Studies in California, Vermont, New York, and Texas have found that the benefits of net metering (like savings on investments in infrastructure and on meeting state renewables requirements) outweigh the costs (like the lowered revenue to cover utility infrastructure costs). Many are eagerly awaiting a California Public Utilities Commission study due later this year, in the hopes that it will provide a relatively unbiased look at the issue. But a recent Rocky Mountain Institute report came to the unsatisfying conclusion that more investigation needs to be done to understand the real value of distributed solar.
Meanwhile, some states continue to pursue virtual net metering policies. Under Colorado’s Solar Gardens Act, for example, utility customers can subscribe to power generated somewhere other than their own homes. The program allowed by that bill sold out in 30 minutes, evidence of the pent-up demand for this kind of arrangement. And California solar advocates are hoping for passage of a “shared renewables” bill in that state, which would provide for similar solar installations. Laws like these are significant in bringing solar power to theestimated 75% (likely a conservative number) of us who can’t put solar on our own roof.

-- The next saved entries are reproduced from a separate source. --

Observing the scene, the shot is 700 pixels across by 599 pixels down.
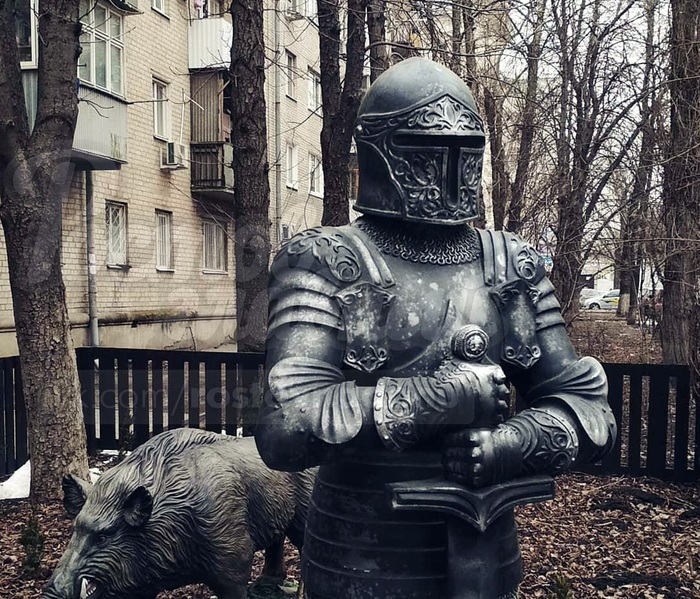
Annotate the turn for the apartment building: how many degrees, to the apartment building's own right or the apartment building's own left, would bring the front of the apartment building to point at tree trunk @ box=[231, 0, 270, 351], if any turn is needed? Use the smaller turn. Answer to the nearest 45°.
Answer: approximately 45° to the apartment building's own right

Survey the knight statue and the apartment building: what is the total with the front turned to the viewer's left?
0

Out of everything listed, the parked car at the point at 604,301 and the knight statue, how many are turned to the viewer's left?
1

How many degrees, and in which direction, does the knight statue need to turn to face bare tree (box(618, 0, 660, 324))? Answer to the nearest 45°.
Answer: approximately 135° to its left

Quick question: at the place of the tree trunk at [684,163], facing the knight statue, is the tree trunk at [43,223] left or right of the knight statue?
right

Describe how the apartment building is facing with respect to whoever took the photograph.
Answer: facing the viewer and to the right of the viewer

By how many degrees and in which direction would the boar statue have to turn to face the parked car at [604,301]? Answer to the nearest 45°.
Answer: approximately 180°

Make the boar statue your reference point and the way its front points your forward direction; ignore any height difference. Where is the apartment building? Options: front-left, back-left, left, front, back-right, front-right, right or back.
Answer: back-right

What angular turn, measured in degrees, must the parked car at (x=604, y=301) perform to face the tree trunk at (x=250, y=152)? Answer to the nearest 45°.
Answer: approximately 90° to its left

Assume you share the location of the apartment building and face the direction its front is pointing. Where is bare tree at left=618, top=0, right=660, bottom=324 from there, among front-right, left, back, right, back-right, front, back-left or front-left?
front

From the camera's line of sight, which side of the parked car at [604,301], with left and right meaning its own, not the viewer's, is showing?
left

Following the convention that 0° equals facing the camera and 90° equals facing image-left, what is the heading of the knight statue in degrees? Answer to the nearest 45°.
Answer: approximately 315°

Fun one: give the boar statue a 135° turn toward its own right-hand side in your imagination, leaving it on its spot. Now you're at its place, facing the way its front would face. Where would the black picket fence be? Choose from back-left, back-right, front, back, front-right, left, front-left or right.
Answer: front

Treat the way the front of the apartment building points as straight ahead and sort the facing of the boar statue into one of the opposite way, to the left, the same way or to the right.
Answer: to the right

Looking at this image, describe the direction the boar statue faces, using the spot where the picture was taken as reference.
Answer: facing the viewer and to the left of the viewer
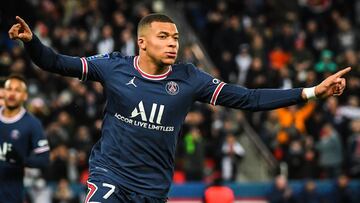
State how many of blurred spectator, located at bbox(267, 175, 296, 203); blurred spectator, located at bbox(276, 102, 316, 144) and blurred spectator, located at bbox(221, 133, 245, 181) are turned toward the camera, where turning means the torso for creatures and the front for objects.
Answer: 3

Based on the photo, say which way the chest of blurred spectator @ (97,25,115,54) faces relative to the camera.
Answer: toward the camera

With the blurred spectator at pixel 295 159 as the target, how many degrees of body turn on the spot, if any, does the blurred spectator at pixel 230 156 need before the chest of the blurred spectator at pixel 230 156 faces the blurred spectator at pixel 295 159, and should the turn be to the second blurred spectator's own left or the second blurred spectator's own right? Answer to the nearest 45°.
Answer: approximately 90° to the second blurred spectator's own left

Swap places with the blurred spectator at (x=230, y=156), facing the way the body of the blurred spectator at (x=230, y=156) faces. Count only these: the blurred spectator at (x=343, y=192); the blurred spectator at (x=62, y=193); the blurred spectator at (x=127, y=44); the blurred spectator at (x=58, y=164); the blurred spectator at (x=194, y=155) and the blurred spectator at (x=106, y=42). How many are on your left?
1

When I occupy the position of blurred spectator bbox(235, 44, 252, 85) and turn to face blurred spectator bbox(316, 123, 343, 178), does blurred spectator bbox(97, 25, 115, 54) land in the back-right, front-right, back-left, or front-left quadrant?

The greatest solar resource
It will take a variety of policies at all levels to get solar beyond its current 1% or so of U.S. electric production and into the mainstream. When you see what supportive solar policies can do in places like Gainesville, Florida — or in areas with much less sun, like Germany — their importance becomes clear. That’s also apparent in the list of top solar states. Yes, some places have more sun and are ideal for solar power. But as a great a resource as the sun is, when it comes to actually implementing solar, policy may be our greatest resource.